::: STUDY MATERIAL

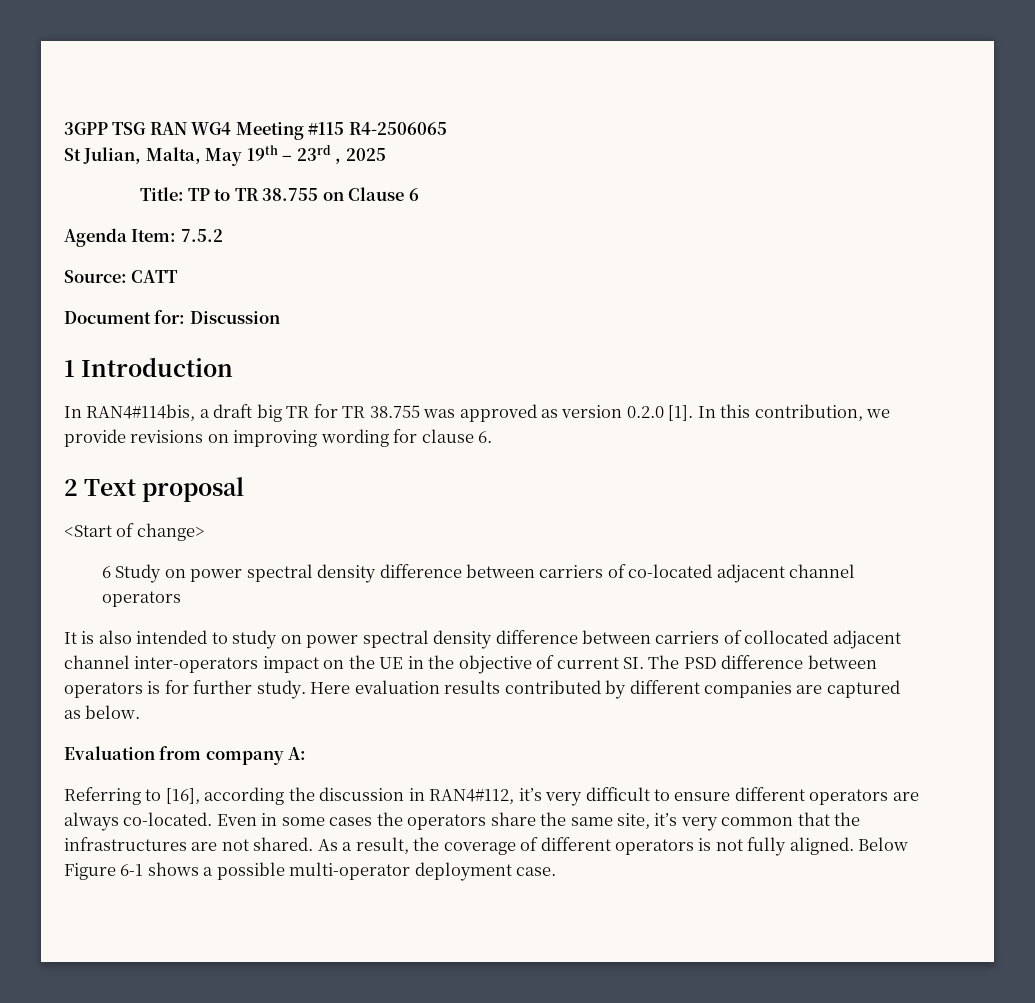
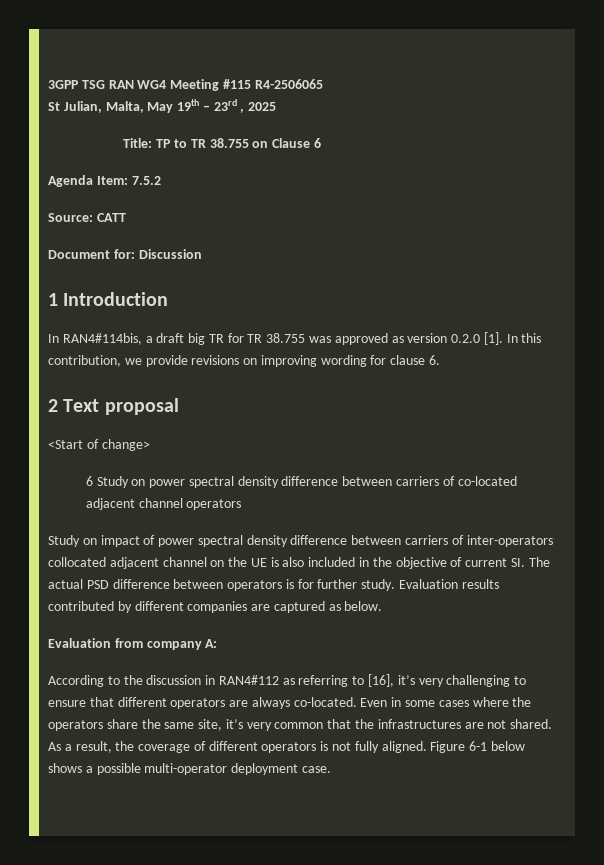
[64,630,742,649] It is also intended to study on power spectral density difference between carriers of -> [48,535,553,547] Study on impact of power spectral density difference between carriers of inter-operators
[134,656,319,673] inter-operators impact -> (207, 562) none
(404, 663) none -> [270,557,356,567] is also included
(680, 662) none -> [48,579,83,589] actual
[310,680,440,694] Here evaluation -> [399,579,459,589] Evaluation
[64,787,650,806] Referring to [16], according the discussion in RAN4#112, it’s very difficult -> [48,674,511,687] According to the discussion in RAN4#112 as referring to [16], it’s very challenging
(731, 796) none -> [89,697,114,707] that
(373, 821) none -> [472,697,509,707] where
[858,837,909,851] Below -> (427, 747) none
(144, 870) none -> [490,741,525,751] below

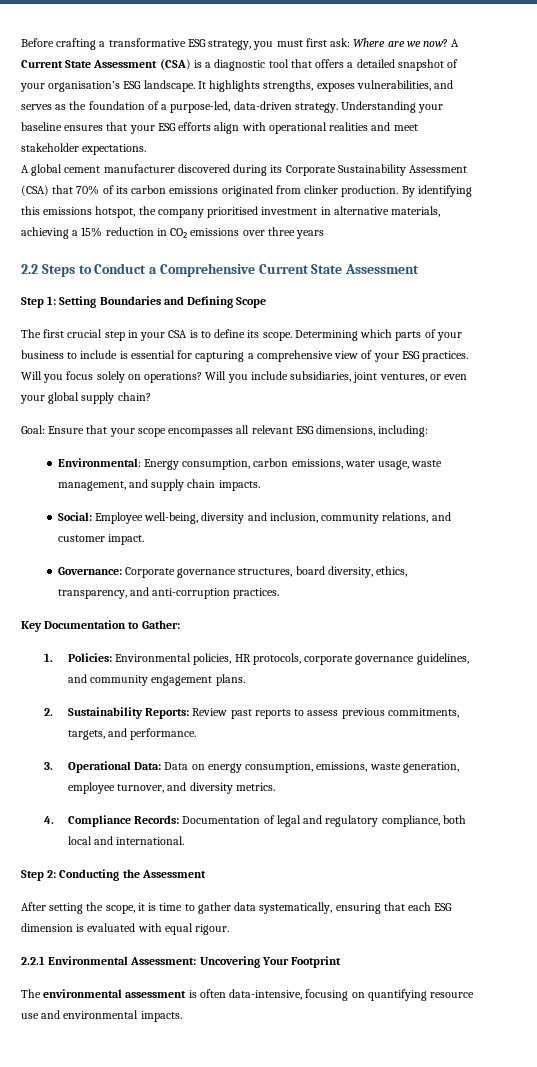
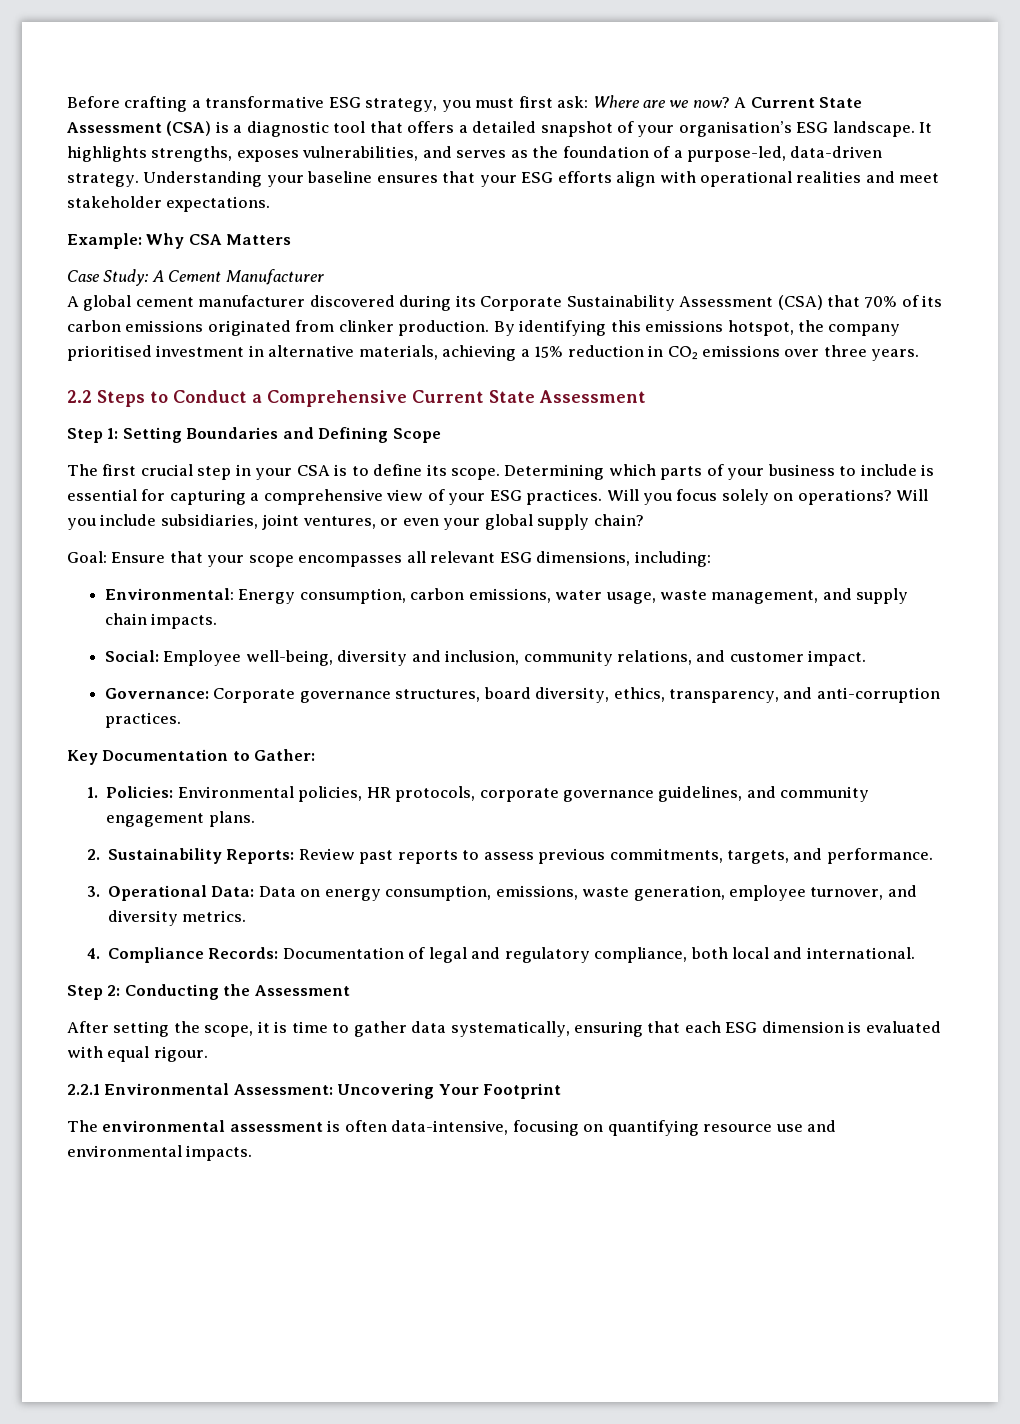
(147, 149) none -> [67,233,292,249] [67,269,324,286] // Example: Why CSA Matters // Case Study: A Cement Manufacturer
[296,230,325,239] years -> [871,349,920,361] years.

::::::

- **TO-DO ITEM**: Here the lines from the one with "(731, 796) none -> [89,697,114,707] that" through the last line of the data above need to be repeated exactly, both included, and any picture omitted.

- **EXERCISE OUTPUT**:
(731, 796) none -> [89,697,114,707] that
(373, 821) none -> [472,697,509,707] where
[858,837,909,851] Below -> (427, 747) none
(144, 870) none -> [490,741,525,751] below

(147, 149) none -> [67,233,292,249] [67,269,324,286] // Example: Why CSA Matters // Case Study: A Cement Manufacturer
[296,230,325,239] years -> [871,349,920,361] years.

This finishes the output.